Image source: Disney.

There may be a mouse among the potential suitors vying for Twitter's (TWTR) hand. Sources are telling Bloomberg that Walt Disney (DIS -0.15%) is working with a financial advisor, evaluating a possible bid for the social media pioneer. 

It's easy to see why Disney is being played up as a potential buyer. Twitter founder Jack Dorsey sits on Disney's board. The media giant isn't afraid of spending billions on an acquisition. Disney's growth has also slowed, opening the door for a fast-moving addition.

However, there are some even bigger reasons why this is horrible idea. Let's go over why Disney investors are hoping that the Mickey Mouse company passes on the hashtag hottie.

1. It would be an uncharacteristic acquisition

It's true that Disney has spent billions apiece on Pixar, Marvel, and Lucasfilm. However, that was a combined $15.5 billion for three companies that have armed the media mogul with hundreds of iconic characters. 

Twitter -- at its current market cap of $16.4 billion -- would fetch even more, but it would provide Disney with far less. Disney's strength is amping up characters that it channels through its studios, cable channels, theme parks, and consumer products. Twitter is a self-contained ecosystem. Disney isn't suited to exploit Twitter the way it would the character-driven entities that it has already acquired.

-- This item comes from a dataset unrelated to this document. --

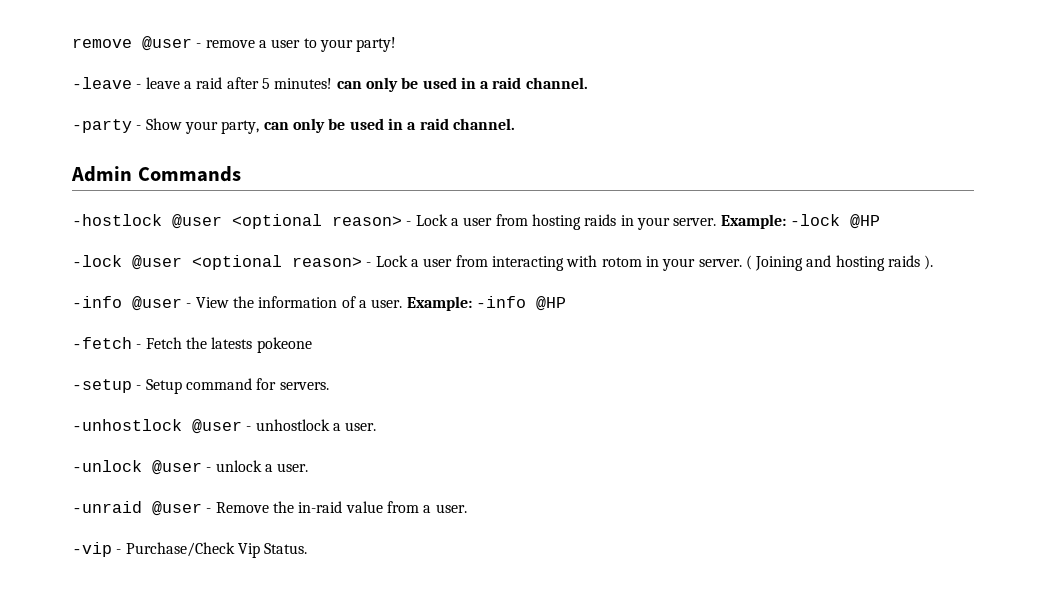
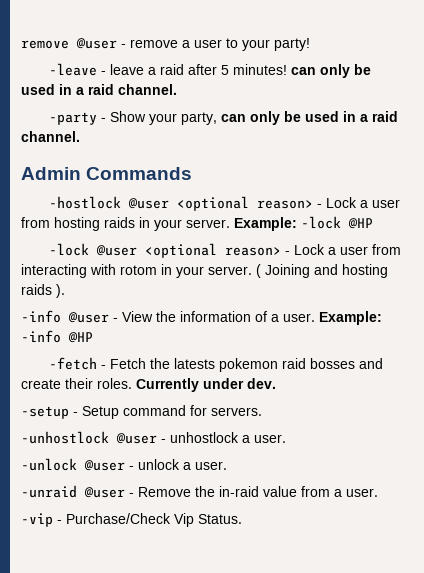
[256,337,312,353] pokeone -> [219,358,384,372] [21,378,276,392] pokemon raid bosses and create their roles. Currently under dev.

2. Twitter would be dilutive to earnings for years

Let's assume that Disney can snap up Twitter at today's price, without a buyout premium. What would it mean for Disney if this were an all-stock deal? Twitter is trading at 40 times next year's projected earnings. Disney is trading for just 15 times earnings. In an all-stock transaction it would prop Disney's earnings multiple to 18 next year, assuming no significant realized savings. 

Twitter would be a dilutive snack for nearly all of the traditional media companies and most online players. The transaction wouldn't make a lot of sense for a publicly traded company that has to justify why it just bloated its valuation. 

3. Has Disney seen the seedy underbelly of Twitter?

Assuming that you're not prudish or at work, search for some of the raunchiest search terms that you can think of on Twitter. Once you're done rinsing out your eyes take a deeper dive into the black market for Twitter handles, followers, and other seedy trades taking place on its own platform. 

Disney doesn't have to take a family friendly stance with everything that it does, but does it really want the legal liability and brand-tarnishing prospects the next time that a social media-bullied teen ends it all or when a racist hashtag goes viral?

Disney hasn't shied away from cyberspace acquisitions. It snapped up Go.com parent Infoseek during the dot-com bubble days. It also snapped up Club Penguin. However, those were walled ecosystems that it could police effectively. That won't happen here.

Twitter is great. It's a much better platform than its stagnant user base growth suggests. It's a dynamic company that's just starting to tap its monetization potential. If it's genuinely up for sale then someone will genuinely buy it. That buyer just won't be Mickey Mouse. Disney stock would take a hit, and it's been taking too many of those lately.